- _Try it_: Copy each line below in which the string "Faipari" appears.

Stored items
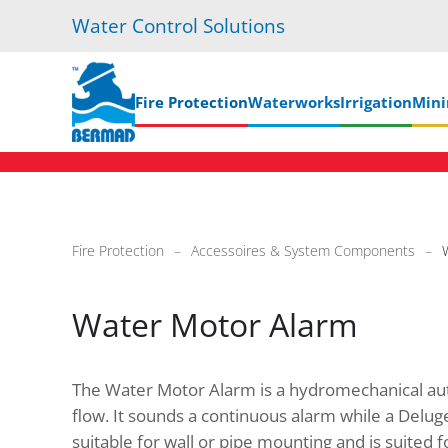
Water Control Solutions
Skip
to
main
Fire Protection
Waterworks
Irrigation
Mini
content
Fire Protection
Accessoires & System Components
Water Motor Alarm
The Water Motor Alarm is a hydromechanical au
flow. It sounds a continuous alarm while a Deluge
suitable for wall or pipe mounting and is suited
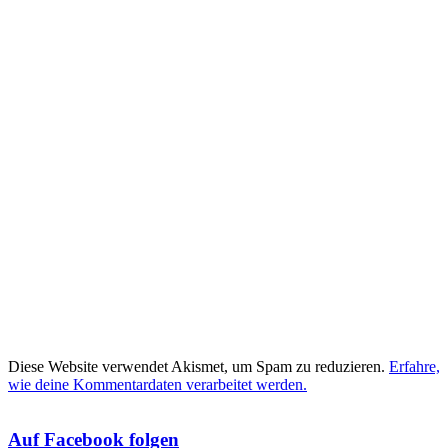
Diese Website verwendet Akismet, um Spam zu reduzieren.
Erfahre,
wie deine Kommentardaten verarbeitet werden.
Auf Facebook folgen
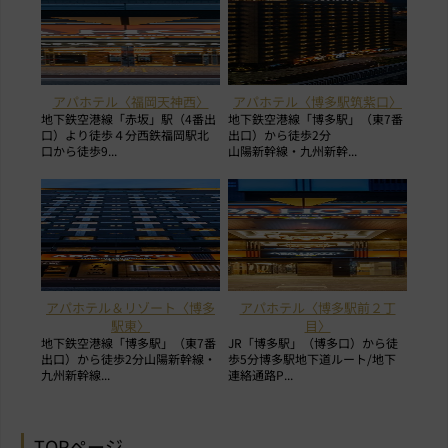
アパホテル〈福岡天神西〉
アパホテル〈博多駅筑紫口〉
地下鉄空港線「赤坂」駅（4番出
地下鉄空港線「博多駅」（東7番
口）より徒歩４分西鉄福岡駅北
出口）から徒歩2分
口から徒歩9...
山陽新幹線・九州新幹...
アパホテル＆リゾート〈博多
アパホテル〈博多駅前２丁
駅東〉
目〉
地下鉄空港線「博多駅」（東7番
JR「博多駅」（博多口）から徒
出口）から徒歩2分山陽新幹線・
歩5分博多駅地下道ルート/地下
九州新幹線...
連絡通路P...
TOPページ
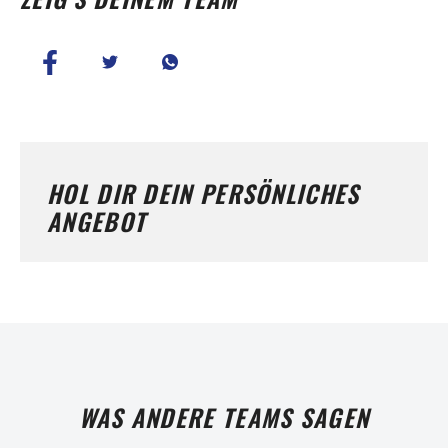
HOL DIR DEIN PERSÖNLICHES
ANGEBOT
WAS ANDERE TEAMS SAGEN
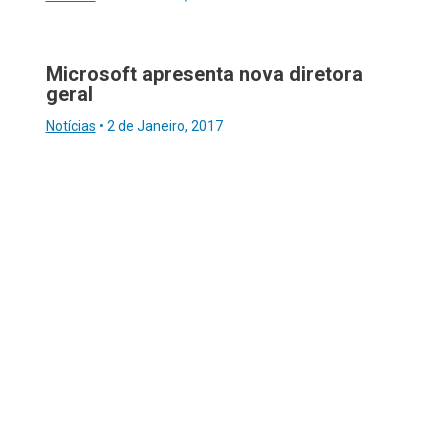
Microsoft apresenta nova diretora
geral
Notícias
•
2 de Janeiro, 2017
==
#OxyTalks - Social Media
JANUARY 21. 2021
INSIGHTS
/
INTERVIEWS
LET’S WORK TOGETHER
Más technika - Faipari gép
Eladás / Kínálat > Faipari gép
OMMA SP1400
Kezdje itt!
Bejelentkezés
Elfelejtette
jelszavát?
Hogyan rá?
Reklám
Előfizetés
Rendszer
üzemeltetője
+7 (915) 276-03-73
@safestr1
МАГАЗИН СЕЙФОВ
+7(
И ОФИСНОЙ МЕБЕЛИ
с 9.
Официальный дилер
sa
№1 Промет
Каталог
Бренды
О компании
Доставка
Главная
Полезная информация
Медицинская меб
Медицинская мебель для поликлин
--
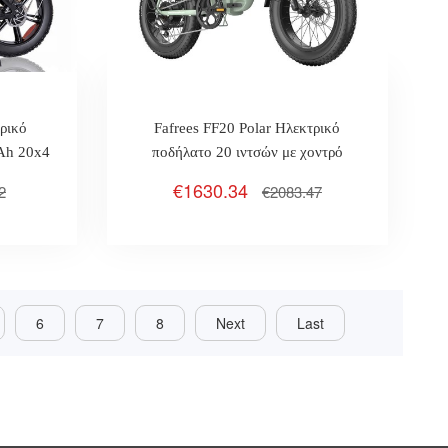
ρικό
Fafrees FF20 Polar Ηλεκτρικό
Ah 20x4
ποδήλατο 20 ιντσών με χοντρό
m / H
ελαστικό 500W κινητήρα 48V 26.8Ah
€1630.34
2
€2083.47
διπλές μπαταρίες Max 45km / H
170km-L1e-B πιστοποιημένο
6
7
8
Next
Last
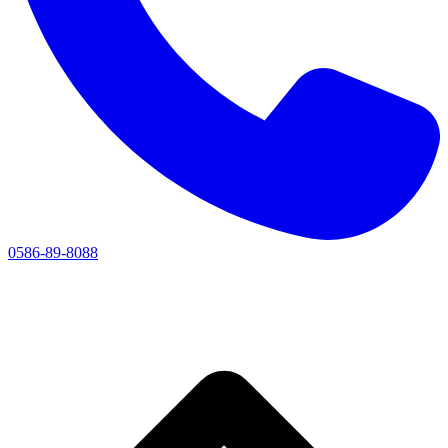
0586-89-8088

- _Solution for this exercise_:
Más technika - Faipari gép
Eladás / Kínálat > Faipari gép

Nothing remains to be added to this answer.